Collected data entries
=== Begin Enclosure ===
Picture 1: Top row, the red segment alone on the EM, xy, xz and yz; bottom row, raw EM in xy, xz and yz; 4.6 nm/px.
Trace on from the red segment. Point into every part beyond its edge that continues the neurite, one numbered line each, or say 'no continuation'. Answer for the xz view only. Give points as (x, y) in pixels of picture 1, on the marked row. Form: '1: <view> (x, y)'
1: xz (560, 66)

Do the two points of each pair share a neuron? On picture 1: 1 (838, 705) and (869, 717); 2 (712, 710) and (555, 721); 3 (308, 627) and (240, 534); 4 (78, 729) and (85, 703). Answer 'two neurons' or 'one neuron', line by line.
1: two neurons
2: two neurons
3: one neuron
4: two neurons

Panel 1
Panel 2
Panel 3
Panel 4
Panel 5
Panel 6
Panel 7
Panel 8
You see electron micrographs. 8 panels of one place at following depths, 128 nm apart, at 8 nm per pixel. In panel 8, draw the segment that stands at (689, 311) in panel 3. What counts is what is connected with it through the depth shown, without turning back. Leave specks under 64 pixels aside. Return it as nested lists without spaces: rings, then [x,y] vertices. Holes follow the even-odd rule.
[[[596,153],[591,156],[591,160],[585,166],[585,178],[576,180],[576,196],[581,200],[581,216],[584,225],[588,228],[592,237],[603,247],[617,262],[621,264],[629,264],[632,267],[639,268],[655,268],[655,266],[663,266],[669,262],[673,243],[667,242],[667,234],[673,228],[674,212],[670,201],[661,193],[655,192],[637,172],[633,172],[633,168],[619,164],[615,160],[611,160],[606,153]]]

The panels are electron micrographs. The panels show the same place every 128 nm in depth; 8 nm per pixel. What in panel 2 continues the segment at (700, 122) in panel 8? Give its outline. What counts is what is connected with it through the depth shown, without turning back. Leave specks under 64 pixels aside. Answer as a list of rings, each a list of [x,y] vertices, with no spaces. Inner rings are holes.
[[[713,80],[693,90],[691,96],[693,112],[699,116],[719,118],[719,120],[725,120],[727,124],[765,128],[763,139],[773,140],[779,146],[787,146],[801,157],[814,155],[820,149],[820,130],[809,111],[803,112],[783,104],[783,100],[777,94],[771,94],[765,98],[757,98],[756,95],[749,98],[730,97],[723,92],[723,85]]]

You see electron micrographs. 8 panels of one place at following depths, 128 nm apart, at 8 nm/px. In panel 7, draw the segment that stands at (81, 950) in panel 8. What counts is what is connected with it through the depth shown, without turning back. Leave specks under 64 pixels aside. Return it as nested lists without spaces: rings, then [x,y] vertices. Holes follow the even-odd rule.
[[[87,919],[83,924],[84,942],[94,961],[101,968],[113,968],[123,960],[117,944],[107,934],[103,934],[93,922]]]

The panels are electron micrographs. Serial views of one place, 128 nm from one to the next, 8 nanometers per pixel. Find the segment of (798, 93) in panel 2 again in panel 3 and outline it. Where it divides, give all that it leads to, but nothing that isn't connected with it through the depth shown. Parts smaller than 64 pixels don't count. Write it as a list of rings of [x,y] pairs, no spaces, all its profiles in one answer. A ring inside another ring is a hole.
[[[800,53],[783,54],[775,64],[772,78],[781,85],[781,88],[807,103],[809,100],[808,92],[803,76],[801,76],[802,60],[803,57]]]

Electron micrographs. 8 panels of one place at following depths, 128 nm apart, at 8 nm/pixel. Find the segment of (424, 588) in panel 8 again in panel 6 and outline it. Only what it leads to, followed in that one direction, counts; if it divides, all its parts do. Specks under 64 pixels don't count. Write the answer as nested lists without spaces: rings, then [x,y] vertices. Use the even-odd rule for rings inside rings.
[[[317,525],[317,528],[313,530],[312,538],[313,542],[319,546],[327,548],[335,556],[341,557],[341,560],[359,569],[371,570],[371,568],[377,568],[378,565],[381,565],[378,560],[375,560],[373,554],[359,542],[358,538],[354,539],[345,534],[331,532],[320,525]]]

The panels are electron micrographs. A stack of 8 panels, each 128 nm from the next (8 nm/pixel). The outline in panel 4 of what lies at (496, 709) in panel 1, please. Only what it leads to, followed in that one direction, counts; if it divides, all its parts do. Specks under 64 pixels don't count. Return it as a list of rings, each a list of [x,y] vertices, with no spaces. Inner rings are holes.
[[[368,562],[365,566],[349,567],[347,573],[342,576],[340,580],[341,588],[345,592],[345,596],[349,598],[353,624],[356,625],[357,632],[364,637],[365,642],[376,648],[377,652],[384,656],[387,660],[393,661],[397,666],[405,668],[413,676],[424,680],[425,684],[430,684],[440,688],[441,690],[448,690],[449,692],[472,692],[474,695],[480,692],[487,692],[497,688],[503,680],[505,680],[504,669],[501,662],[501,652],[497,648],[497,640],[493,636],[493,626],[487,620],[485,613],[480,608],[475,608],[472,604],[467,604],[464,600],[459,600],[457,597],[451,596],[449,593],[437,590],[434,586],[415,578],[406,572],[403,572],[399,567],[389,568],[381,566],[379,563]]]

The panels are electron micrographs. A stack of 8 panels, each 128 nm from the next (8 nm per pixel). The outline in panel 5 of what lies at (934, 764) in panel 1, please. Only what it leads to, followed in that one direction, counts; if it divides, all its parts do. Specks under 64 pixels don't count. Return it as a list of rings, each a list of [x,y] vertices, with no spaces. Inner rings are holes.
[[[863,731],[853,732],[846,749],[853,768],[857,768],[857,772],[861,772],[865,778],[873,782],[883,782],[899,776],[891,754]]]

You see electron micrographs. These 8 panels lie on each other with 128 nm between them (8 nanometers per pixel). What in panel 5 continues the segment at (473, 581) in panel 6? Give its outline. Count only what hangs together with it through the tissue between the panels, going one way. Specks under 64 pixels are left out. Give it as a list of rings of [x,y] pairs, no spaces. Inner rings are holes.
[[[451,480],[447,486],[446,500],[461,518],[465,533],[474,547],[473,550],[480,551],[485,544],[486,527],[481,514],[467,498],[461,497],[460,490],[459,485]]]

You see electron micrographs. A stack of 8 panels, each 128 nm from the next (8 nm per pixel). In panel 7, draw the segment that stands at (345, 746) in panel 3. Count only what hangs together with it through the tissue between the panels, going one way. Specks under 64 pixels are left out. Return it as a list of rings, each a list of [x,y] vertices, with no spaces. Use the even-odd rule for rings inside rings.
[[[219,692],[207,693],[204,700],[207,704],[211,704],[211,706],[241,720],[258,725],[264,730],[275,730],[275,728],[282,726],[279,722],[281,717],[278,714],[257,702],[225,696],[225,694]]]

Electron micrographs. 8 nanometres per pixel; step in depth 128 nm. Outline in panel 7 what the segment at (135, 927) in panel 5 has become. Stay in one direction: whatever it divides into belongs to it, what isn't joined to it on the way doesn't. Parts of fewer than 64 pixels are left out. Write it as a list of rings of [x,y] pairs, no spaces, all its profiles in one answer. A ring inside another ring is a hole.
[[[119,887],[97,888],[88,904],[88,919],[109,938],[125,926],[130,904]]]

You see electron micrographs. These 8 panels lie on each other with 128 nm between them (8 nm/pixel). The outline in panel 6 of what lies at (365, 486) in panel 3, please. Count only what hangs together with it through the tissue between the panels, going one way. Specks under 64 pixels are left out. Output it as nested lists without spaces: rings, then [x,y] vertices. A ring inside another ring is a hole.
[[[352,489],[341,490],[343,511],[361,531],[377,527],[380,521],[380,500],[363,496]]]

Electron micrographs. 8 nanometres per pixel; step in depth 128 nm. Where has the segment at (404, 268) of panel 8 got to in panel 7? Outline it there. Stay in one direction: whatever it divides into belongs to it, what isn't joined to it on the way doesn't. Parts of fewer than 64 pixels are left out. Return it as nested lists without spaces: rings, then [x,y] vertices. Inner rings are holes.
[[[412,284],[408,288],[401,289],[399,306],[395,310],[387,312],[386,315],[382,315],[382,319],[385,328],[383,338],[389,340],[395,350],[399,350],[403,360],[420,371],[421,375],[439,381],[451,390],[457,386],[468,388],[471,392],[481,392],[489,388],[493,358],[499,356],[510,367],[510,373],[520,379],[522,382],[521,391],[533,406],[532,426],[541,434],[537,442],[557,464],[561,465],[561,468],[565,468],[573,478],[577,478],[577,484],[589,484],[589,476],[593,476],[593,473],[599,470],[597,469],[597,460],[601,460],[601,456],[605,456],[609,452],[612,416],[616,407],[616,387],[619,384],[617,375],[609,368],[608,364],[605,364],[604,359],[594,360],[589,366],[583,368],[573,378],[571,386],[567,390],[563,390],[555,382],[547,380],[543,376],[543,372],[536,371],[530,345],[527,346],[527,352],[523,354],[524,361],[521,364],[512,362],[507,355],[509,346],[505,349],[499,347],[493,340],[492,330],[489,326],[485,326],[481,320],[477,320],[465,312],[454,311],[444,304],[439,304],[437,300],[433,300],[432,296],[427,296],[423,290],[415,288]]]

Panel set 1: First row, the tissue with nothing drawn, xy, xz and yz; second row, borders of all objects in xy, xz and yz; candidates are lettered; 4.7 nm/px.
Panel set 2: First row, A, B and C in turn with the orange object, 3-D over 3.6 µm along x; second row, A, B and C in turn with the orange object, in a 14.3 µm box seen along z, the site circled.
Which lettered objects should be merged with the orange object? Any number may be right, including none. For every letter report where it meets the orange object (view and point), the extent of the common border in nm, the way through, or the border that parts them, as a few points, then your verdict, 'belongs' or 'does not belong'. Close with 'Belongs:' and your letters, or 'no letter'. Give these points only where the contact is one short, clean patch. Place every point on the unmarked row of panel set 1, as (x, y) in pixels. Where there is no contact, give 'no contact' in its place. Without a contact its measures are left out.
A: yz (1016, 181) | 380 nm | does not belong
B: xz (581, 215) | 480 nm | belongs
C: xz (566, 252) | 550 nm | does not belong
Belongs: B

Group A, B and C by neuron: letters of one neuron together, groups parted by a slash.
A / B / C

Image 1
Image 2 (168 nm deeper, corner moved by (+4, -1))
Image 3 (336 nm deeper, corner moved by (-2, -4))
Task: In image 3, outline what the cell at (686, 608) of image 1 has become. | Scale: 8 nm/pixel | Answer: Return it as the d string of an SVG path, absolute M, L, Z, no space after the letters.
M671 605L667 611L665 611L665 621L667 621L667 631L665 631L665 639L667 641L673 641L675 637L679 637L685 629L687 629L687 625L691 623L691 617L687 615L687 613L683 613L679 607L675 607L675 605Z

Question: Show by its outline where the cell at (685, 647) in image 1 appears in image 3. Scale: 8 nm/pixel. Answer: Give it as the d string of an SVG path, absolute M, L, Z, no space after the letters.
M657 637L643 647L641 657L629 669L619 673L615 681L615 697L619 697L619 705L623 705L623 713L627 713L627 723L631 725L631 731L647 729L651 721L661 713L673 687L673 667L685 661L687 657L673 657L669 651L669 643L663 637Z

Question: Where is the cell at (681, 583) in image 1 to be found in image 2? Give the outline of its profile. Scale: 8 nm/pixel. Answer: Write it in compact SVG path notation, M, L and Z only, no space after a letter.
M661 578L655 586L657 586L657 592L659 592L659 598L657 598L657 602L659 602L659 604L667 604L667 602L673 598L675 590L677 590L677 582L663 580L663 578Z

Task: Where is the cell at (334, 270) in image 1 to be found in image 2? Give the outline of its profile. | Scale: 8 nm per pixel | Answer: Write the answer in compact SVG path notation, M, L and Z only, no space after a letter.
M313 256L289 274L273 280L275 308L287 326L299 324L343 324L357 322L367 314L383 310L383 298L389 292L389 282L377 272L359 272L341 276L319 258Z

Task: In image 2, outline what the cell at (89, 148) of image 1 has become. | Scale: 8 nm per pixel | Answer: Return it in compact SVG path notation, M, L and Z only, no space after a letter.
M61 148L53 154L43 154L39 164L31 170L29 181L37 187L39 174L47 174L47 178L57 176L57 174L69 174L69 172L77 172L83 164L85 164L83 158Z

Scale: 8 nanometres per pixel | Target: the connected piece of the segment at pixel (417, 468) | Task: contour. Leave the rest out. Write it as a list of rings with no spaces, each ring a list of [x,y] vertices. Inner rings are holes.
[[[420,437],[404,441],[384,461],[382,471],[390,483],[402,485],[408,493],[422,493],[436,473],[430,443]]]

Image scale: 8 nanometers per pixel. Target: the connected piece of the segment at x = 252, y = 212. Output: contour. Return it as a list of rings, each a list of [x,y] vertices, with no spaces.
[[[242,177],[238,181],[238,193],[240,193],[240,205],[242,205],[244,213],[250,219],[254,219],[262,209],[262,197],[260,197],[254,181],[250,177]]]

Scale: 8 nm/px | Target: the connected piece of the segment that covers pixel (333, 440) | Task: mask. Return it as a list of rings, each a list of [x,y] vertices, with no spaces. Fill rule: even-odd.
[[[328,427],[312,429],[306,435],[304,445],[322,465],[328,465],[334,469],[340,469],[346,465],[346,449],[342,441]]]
=== End Enclosure ===
## YOUR TASK
Among the lines of the data, which ones contain the word "moved"? Show them.

## TASK OUTPUT
Image 2 (168 nm deeper, corner moved by (+4, -1))
Image 3 (336 nm deeper, corner moved by (-2, -4))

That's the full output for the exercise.